WRITTEN INSTRUCTION >> Go through the records and give each one again exactly.

PROVIDED DATA >>

——————————

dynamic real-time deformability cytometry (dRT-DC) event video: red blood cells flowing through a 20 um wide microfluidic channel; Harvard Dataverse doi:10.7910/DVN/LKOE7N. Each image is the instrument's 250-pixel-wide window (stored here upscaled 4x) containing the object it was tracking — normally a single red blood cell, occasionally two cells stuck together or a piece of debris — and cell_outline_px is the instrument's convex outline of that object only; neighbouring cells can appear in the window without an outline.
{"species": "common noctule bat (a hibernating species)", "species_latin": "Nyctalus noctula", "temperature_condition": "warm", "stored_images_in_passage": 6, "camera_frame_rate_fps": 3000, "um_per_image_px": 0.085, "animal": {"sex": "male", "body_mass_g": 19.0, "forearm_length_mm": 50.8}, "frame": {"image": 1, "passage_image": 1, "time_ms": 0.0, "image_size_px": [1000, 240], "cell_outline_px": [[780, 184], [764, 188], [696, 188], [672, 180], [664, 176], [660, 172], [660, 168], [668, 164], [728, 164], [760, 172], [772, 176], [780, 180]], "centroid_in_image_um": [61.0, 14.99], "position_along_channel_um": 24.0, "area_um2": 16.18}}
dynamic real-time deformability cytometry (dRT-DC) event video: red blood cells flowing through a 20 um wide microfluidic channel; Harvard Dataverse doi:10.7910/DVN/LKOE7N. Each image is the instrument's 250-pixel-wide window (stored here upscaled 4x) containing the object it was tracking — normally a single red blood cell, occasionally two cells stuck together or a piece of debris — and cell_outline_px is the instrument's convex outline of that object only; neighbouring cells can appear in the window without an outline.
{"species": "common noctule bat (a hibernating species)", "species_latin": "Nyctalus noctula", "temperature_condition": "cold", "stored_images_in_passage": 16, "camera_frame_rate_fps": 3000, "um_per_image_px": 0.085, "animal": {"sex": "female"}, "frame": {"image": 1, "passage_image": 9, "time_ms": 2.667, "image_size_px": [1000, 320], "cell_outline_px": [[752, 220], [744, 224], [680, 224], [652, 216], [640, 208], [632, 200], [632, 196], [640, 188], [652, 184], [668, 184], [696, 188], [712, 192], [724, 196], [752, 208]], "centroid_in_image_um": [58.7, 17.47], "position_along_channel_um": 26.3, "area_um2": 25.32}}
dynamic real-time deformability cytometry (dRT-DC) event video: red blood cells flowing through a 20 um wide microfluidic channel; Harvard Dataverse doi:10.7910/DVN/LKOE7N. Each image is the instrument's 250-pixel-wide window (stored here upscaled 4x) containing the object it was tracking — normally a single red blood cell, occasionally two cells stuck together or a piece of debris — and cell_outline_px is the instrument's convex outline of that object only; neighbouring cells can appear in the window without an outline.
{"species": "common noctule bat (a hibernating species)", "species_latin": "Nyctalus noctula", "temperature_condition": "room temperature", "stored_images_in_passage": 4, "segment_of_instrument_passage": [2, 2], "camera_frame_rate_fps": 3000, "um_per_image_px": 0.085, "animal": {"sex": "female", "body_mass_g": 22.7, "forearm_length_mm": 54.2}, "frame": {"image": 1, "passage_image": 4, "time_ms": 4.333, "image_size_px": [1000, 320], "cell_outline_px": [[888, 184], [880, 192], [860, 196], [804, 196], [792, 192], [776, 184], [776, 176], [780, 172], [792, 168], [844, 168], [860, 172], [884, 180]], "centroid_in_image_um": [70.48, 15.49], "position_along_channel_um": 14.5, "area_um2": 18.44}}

——————————

EXERCISE RESPONSE >>
dynamic real-time deformability cytometry (dRT-DC) event video: red blood cells flowing through a 20 um wide microfluidic channel; Harvard Dataverse doi:10.7910/DVN/LKOE7N. Each image is the instrument's 250-pixel-wide window (stored here upscaled 4x) containing the object it was tracking — normally a single red blood cell, occasionally two cells stuck together or a piece of debris — and cell_outline_px is the instrument's convex outline of that object only; neighbouring cells can appear in the window without an outline.
{"species": "common noctule bat (a hibernating species)", "species_latin": "Nyctalus noctula", "temperature_condition": "warm", "stored_images_in_passage": 6, "camera_frame_rate_fps": 3000, "um_per_image_px": 0.085, "animal": {"sex": "male", "body_mass_g": 19.0, "forearm_length_mm": 50.8}, "frame": {"image": 1, "passage_image": 1, "time_ms": 0.0, "image_size_px": [1000, 240], "cell_outline_px": [[780, 184], [764, 188], [696, 188], [672, 180], [664, 176], [660, 172], [660, 168], [668, 164], [728, 164], [760, 172], [772, 176], [780, 180]], "centroid_in_image_um": [61.0, 14.99], "position_along_channel_um": 24.0, "area_um2": 16.18}}
dynamic real-time deformability cytometry (dRT-DC) event video: red blood cells flowing through a 20 um wide microfluidic channel; Harvard Dataverse doi:10.7910/DVN/LKOE7N. Each image is the instrument's 250-pixel-wide window (stored here upscaled 4x) containing the object it was tracking — normally a single red blood cell, occasionally two cells stuck together or a piece of debris — and cell_outline_px is the instrument's convex outline of that object only; neighbouring cells can appear in the window without an outline.
{"species": "common noctule bat (a hibernating species)", "species_latin": "Nyctalus noctula", "temperature_condition": "cold", "stored_images_in_passage": 16, "camera_frame_rate_fps": 3000, "um_per_image_px": 0.085, "animal": {"sex": "female"}, "frame": {"image": 1, "passage_image": 9, "time_ms": 2.667, "image_size_px": [1000, 320], "cell_outline_px": [[752, 220], [744, 224], [680, 224], [652, 216], [640, 208], [632, 200], [632, 196], [640, 188], [652, 184], [668, 184], [696, 188], [712, 192], [724, 196], [752, 208]], "centroid_in_image_um": [58.7, 17.47], "position_along_channel_um": 26.3, "area_um2": 25.32}}
dynamic real-time deformability cytometry (dRT-DC) event video: red blood cells flowing through a 20 um wide microfluidic channel; Harvard Dataverse doi:10.7910/DVN/LKOE7N. Each image is the instrument's 250-pixel-wide window (stored here upscaled 4x) containing the object it was tracking — normally a single red blood cell, occasionally two cells stuck together or a piece of debris — and cell_outline_px is the instrument's convex outline of that object only; neighbouring cells can appear in the window without an outline.
{"species": "common noctule bat (a hibernating species)", "species_latin": "Nyctalus noctula", "temperature_condition": "room temperature", "stored_images_in_passage": 4, "segment_of_instrument_passage": [2, 2], "camera_frame_rate_fps": 3000, "um_per_image_px": 0.085, "animal": {"sex": "female", "body_mass_g": 22.7, "forearm_length_mm": 54.2}, "frame": {"image": 1, "passage_image": 4, "time_ms": 4.333, "image_size_px": [1000, 320], "cell_outline_px": [[888, 184], [880, 192], [860, 196], [804, 196], [792, 192], [776, 184], [776, 176], [780, 172], [792, 168], [844, 168], [860, 172], [884, 180]], "centroid_in_image_um": [70.48, 15.49], "position_along_channel_um": 14.5, "area_um2": 18.44}}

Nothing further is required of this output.